More

wooosh · on June 6, 2024

Probably not the most practical attack, but it is very possible to MITM the connection between the keyboard itself and the motherboard.

izacus · on June 6, 2024

And then return me my laptop and steal it again?

xzjis · on June 6, 2024

You have to consider what kind of risk you are protecting yourself against.

It's highly unlikely that you would be the target of such a highly sophisticated attack, but a hacker could get into a place where you left your computer without surveillance (such as your home or a hotel) for about 15 minutes, and install it inside your computer.

If you think you could be the target of such an attack, you could maybe enable an alert in the settings of your UEFI if your computer has been opened (I know that my ThinkPad has that option), or the better option is to always keep your laptop with you.

izacus · on June 6, 2024

I'm mostly asking because the original poster was painting a process that can be sniffed off the bus (that is - buy a stolen laptop off ebay, try to boot it, sniff the key off the bus) with a process that requires active targeting and multiple breakins to work as equivalent.

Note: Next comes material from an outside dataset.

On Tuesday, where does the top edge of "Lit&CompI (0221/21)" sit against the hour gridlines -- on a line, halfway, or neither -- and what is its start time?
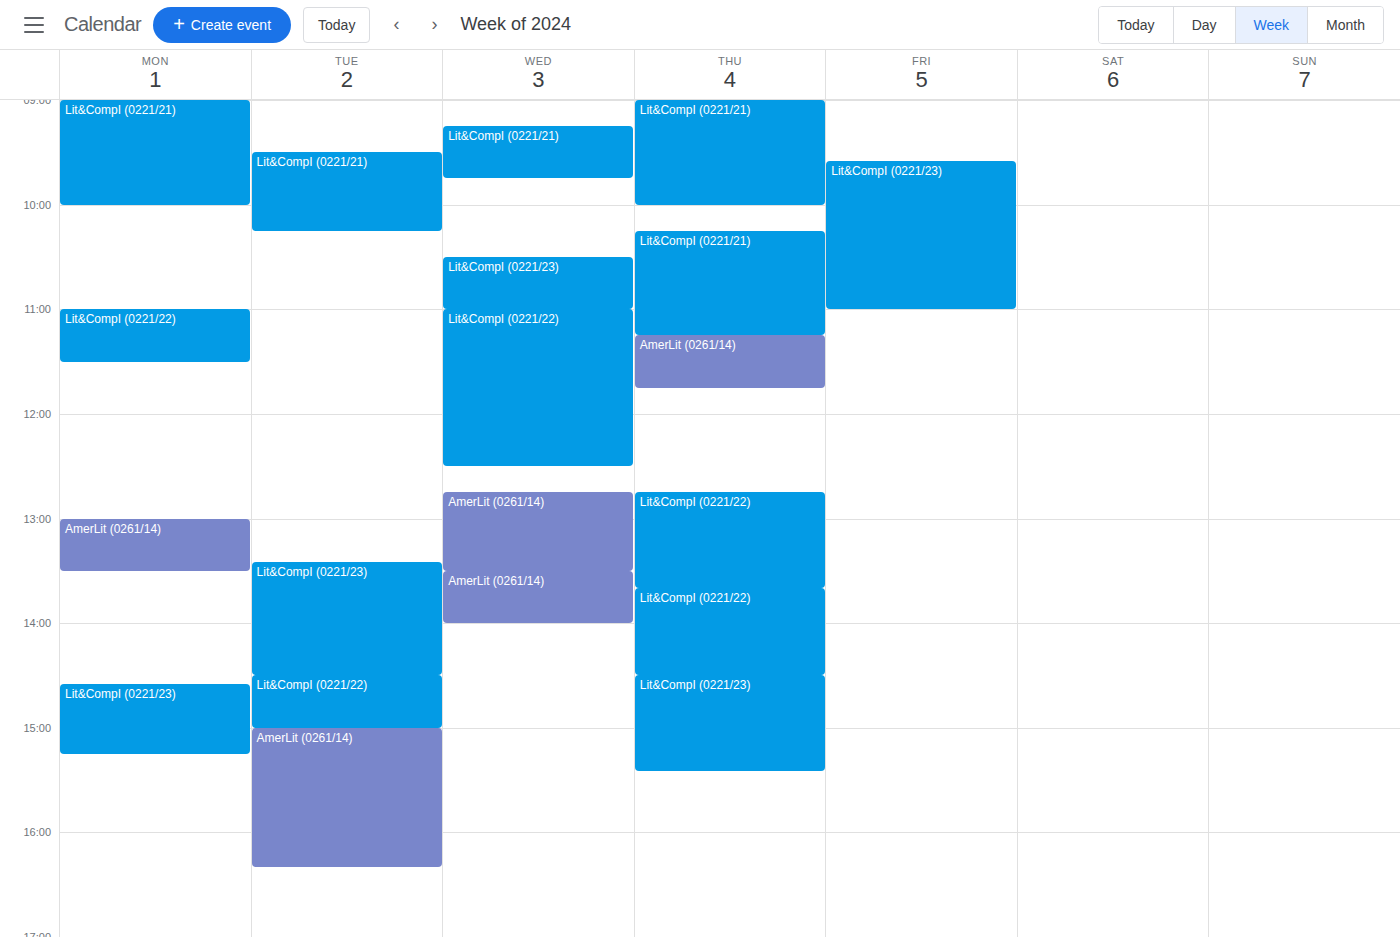
9:30 AM -- halfway between the 9 AM and 10 AM lines.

It seems like these security discussions always devolve into rather funny moving of goalposts without actually considering how much work each exploit requires.

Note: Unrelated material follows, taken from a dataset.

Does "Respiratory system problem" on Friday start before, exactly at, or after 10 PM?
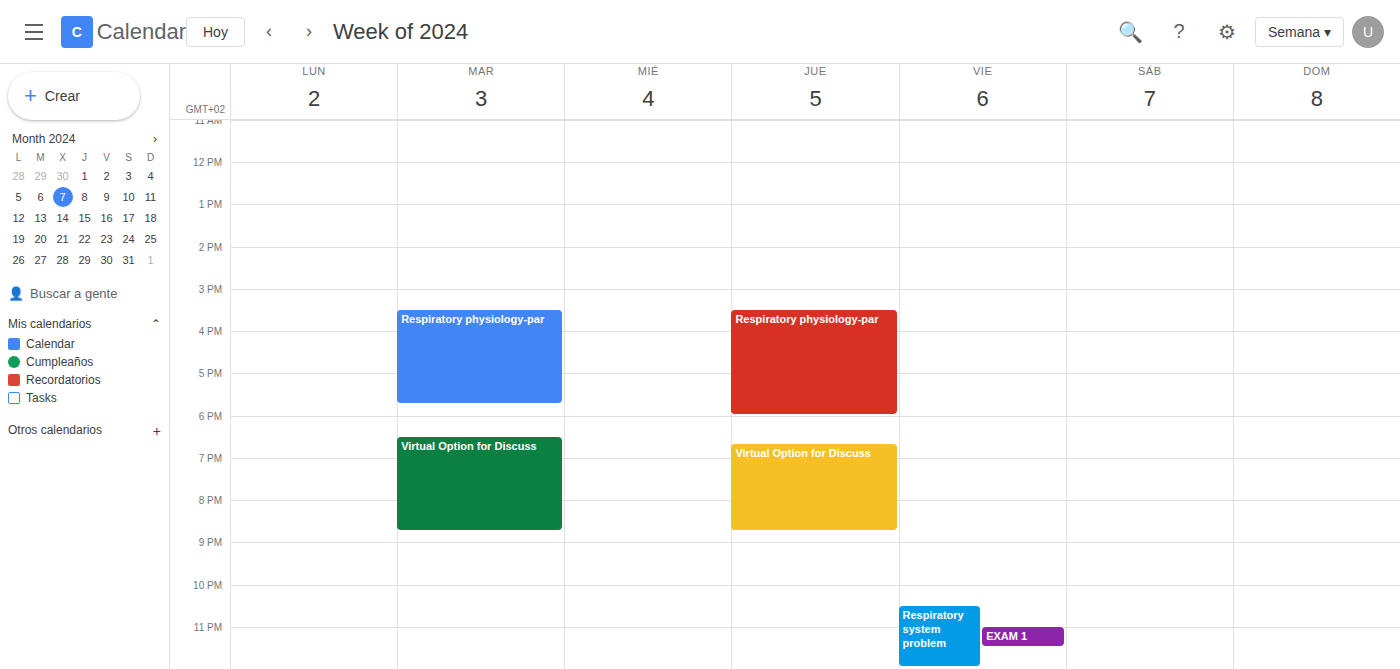
10:30 PM -- after 10 PM, 30 minutes below the 10 PM line.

michaelt · on June 6, 2024

The goalposts haven't moved in my mind, but I suppose I didn't make them clear in my first post.

Basically the TPM provides a set of features that are really useful for corporate Windows deployments. No more forgotten passwords, because the self-unlocking disk encryption sends the user straight to the Windows login screen, and helpdesk can reset forgotten Windows passwords remotely.

And for casual home Windows users, it lets them log in with a 4-digit PIN or with biometrics, so it's got usability benefits for them too. If every OS now needs Microsoft's signature of approval, or a really fiddly setup process? Well they were running Windows anyway, so no problem.

These usability/support benefits rely on self-unlocking disk encryption, which is vulnerable to sniffing if someone gets a stolen laptop on ebay.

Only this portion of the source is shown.